- 2 pita breads
- 500g turkey thigh mince
- 85g finely grated Parmigiana
- 1 egg
- 1 lemon: separated out into its zest, and its juice
- 2 spring onions, finely chopped
- 120 g wild rocket, or other fresh rocket leaves
- About 3 tablespoons extra virgin olive oil
- Season to taste
Preparation time: about 30 minutes
Cooking time: about 20 minutes
Serves: 4
Method
Soak the pita or bread in water (or a combination of water and milk) to soften a few minutes, then squeeze dry and crumble into small bits.
Mix with the turkey mince, the Parmigiana, egg, lemon zest, 1 spring onion; season to taste.
Roll into small meatballs.
Heat a heavy saute/frying pan (non stick preferable) and add a tablespoon (or more as needed) of the olive oil.
Add the turkey meatballs gently to the hot pan, keeping the heat around medium, enough to brown the meatballs gently, and to cook them through.
When the bottoms are browned, gently turn each meatball over onto one side, then a few minutes to another, cooking on 3 sides.
If you turn them too often in an effort to cook too many sides they could fall apart (though are still delicious).
Cook for about 20 minutes, until meatballs are cooked through and lightly browned.
Remove from heat and drizzle with about half the lemon juice.
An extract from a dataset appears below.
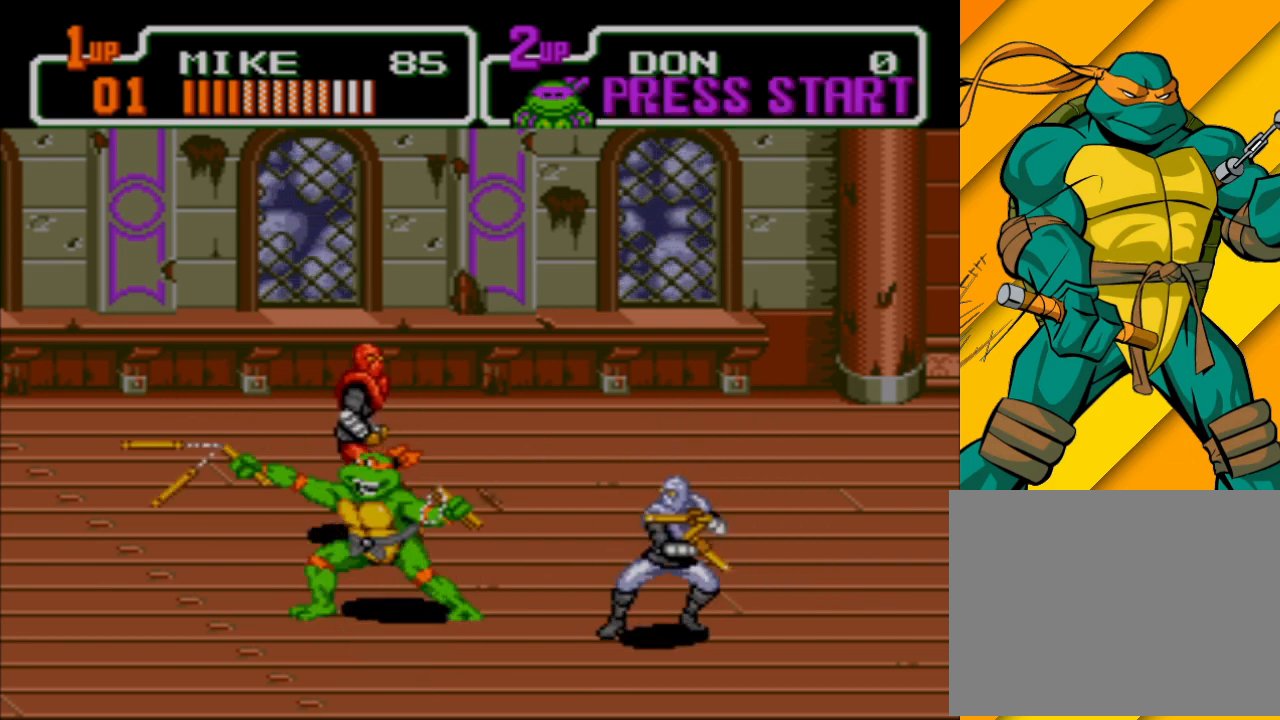
{"buttons": ["A"], "left_stick": "up-left", "events": [[267, "left_stick", "up-left"], [367, "A", "down"], [400, "left_stick", "left"], [500, "left_stick", "up-left"]]}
Set aside a moment while you prepare the rocket spring onion salad.
Combine the remaining spring onion with the rocket leaves, toss with remaining olive oil and lemon juice.
Season to taste.
Arrange the hot turkey meatballs on top of the salad, and pour any pan juices over the salad and meatballs as well.
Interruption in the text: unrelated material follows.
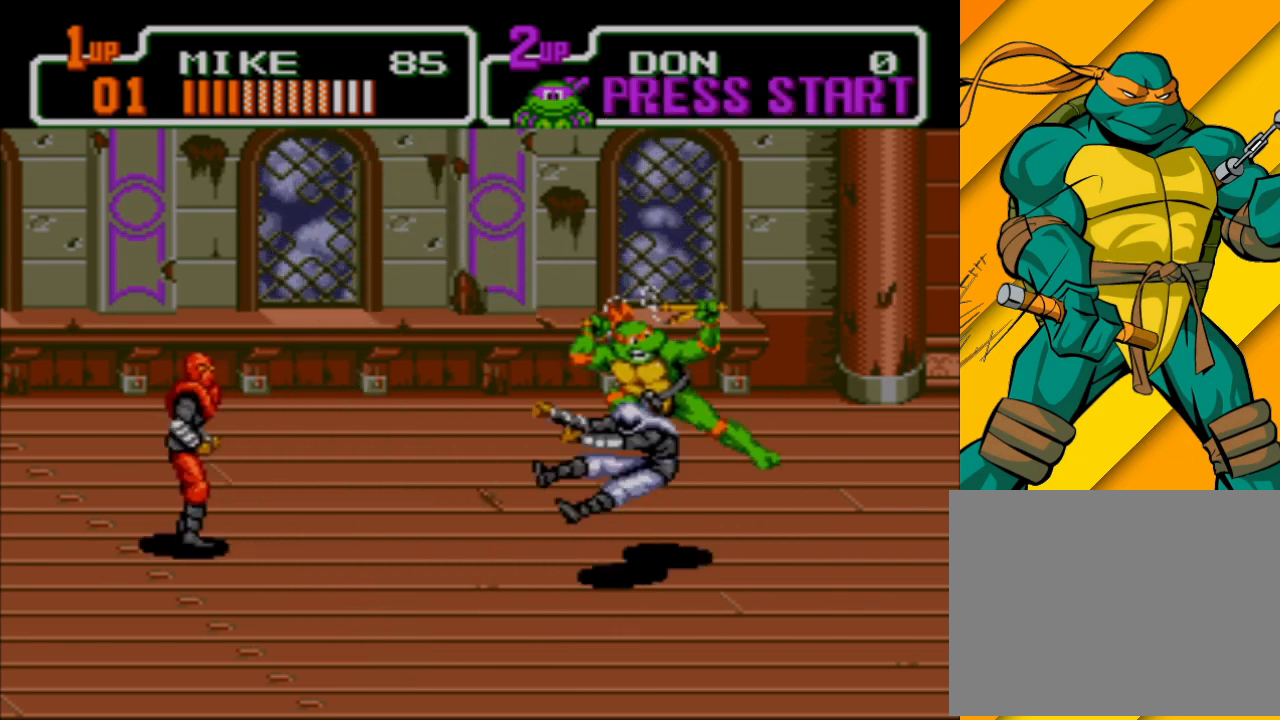
{"buttons": [], "left_stick": "up-left", "events": [[200, "X", "up"], [400, "left_stick", "down-left"], [500, "left_stick", "up-left"]]}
Serve now: warm meatballs, wilting rocket leaves, so delicious.
Cooks Tip: Leftovers are great served with homemade tomato sauce and stuffed into a crusty French roll/baguette with or without mozzarella to melt in. Instead of turkey, you can make these with beef, to which I recommend the addition of a handful of pinenuts and another of raisins: a taste of Sicily and Naples.